- WHAT TO PRODUCE -
Continue the court order dismissing the Social Security case below, starting right after its last sentence.

- EXCERPTED TEXT -
━━━━━━━━━━━━━━━━━━━━━━━━━━━━━━

Zuzick v. Commissioner of Social Security
ORDER DISMISSING CASE. For the reasons set forth in the attached Order, the Court DISMISSES, without prejudice, plaintiff's 1 Complaint. Signed by Judge Sarah A. L. Merriam on 10/10/2019. (Katz, S.)
UNITED STATES DISTRICT COURT
DISTRICT OF CONNECTICUT
ROBYN ELLEN ZUZICK
COMMISSIONER OF SOCIAL
Civ. No. 3:19CV00539(SALM)
October 10, 2019
ORDER OF DISMISSAL
On April 11, 2019, the self-represented plaintiff Robyn
Ellen Zuzick (“plaintiff”) filed a Complaint for Review of
Social Security Administration Decision. [Doc. #1]. For the
reasons that follow, the Court DISMISSES, without prejudice,
plaintiff’s Complaint [Doc. #1] for failure to prosecute and
failure to comply with the Court’s orders.
Plaintiff filed the Complaint in this matter on April 11,
2019, using a form Social Security Complaint. See Doc. #1,
Complaint. Simultaneously therewith, plaintiff also filed a
motion seeking leave to proceed in forma pauperis [Doc. #2],
which the Court granted on April 11, 2019 [Doc. #7].
In May 2019, the parties consented to the jurisdiction of a
United States Magistrate Judge. See Docs. #11, #13, #14. On May
23, 2019, this case was transferred to the undersigned. [Doc.
#14]. On June 10, 2019, defendant Commissioner of Social
Security (“defendant”) filed the Social Security Transcripts.
[Doc. #16]. On that same date, the Court entered its
Supplemental Scheduling Order, requiring plaintiff to file her
motion to reverse and/or remand by August 9, 2019. See Doc. #17
at 1. A copy of the Court’s Supplemental Scheduling Order was
sent to plaintiff by United States Mail on June 11, 2019.

━━━━━━━━━━━━━━━━━━━━━━━━━━━━━━

- ROWS -
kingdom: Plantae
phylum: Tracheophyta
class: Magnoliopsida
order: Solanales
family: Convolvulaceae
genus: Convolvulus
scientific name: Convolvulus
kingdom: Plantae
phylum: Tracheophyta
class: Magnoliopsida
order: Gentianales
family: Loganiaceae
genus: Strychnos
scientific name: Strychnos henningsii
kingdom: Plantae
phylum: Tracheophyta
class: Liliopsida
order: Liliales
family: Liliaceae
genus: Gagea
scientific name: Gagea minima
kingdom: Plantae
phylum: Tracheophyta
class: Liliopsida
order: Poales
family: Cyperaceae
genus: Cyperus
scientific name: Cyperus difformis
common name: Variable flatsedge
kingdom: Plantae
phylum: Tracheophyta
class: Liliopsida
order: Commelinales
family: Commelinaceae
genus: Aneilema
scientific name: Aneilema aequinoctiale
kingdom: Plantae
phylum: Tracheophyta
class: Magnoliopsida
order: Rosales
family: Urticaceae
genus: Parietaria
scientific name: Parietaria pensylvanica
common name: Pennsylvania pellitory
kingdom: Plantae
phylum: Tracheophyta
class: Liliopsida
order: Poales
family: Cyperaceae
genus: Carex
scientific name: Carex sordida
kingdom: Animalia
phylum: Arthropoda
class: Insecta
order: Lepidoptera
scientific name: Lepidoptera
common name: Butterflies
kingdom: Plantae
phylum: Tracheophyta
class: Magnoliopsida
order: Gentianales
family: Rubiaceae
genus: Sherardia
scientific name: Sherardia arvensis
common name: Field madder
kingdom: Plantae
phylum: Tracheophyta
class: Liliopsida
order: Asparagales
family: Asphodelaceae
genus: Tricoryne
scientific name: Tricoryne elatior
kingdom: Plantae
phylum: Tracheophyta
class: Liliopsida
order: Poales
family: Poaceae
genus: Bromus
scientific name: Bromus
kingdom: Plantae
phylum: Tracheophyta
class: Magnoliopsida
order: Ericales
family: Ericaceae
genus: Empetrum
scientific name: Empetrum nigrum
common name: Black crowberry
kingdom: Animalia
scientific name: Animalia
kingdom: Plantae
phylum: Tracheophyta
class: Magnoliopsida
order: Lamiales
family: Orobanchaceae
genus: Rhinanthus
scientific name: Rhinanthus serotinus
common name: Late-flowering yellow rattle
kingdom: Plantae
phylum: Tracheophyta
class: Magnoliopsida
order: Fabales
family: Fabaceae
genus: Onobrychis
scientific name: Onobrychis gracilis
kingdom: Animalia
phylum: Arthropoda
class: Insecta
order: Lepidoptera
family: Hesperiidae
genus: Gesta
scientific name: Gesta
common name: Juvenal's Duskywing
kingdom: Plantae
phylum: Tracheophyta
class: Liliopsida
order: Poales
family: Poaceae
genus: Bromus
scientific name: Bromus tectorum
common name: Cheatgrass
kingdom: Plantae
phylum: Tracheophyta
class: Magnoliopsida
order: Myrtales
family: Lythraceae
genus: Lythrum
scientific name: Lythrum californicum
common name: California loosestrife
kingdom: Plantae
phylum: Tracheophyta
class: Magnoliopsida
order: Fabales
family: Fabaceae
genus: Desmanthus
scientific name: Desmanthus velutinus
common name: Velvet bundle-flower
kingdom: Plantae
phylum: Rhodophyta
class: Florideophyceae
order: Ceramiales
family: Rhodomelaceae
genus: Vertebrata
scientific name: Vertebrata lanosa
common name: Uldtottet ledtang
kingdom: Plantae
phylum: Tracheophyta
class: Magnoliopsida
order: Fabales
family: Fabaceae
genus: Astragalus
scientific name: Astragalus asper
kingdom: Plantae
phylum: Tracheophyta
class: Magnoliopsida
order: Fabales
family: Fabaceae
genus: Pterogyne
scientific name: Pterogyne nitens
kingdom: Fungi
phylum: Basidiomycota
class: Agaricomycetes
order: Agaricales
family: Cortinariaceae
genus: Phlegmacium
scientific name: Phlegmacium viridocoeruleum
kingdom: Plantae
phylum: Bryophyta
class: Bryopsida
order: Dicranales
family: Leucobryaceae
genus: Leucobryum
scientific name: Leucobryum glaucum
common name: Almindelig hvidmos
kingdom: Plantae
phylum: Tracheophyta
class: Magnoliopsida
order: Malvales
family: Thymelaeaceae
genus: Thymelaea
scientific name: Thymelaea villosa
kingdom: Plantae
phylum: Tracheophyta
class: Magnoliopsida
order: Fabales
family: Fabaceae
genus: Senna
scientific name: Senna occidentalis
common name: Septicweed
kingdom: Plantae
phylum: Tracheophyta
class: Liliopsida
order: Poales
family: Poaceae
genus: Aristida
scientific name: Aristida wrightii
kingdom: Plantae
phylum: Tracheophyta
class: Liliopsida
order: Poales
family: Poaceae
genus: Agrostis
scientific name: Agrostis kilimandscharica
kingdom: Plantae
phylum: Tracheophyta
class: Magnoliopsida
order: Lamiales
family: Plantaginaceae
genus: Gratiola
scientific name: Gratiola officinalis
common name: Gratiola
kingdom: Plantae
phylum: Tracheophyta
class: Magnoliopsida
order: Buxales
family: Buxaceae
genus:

━━━━━━━━━━━━━━━━━━━━━━━━━━━━━━

- EXPECTED ANSWER -
Plaintiff failed to file her motion to reverse and/or
remand by August 9, 2019. As a result, on August 14, 2019, the
Court issued an Order to Show Cause why this matter should not
be dismissed for plaintiff’s failure to prosecute. [Doc. #18].
The Court ordered that plaintiff file a response to the Court’s
Order to Show Cause on or before August 30, 2019. See id. A copy
of the Court’s Order to Show Cause was sent to plaintiff by
United States Mail on August 14, 2019.
On September 3, 2019, presumably in response to the Court’s
Order to Show Cause, plaintiff filed a motion seeking an
extension until October 29, 2019, to file her motion to reverse
and/or remand. See Doc. #19. On September 4, 2019, the Court
granted plaintiff’s motion, in part, and ordered that plaintiff
file her motion on or before September 30, 2019. See Doc. #20.
Because plaintiff represented that she was trying to secure
counsel, see Doc. #19 at 1, the Court noted: “In the event that
plaintiff is unable to secure counsel, then plaintiff will be
responsible for preparing and submitting her motion to reverse
and/or remand by September 30, 2019. Should plaintiff fail to
file her motion to reverse and/or remand by September 30, 2019,
this case may be dismissed.” Doc. #20. A copy of the Court’s
September 4, 2019, Order was sent to plaintiff by United States
Mail on September 6, 2019.
To date, plaintiff has failed to file any motion to reverse
“A district court has the inherent power to dismiss a case
... for lack of prosecution pursuant to Rule 41(b) of the
Federal Rules of Civil Procedure. The Supreme Court explained
that such authority is governed by the control necessarily
vested in courts to manage their own affairs so as to achieve
the orderly and expeditious disposition of cases.” Reynel v.
Barnhart, No. 01CV6482(RLE), 2002 WL 2022429, at *1 (S.D.N.Y.
Sept. 3, 2002) (citation and quotation marks omitted). “Although
not explicitly authorized by Rule 41(b), a court may dismiss a
complaint for failure to prosecute sua sponte.” Zappin v. Doyle,
756 F. App’x 110, 111–12 (2d Cir. 2019).
“Rule 41(b) recognizes the district courts’ power to
dismiss a complaint for failure of the plaintiff to comply with
a court order, treating noncompliance as a failure to prosecute.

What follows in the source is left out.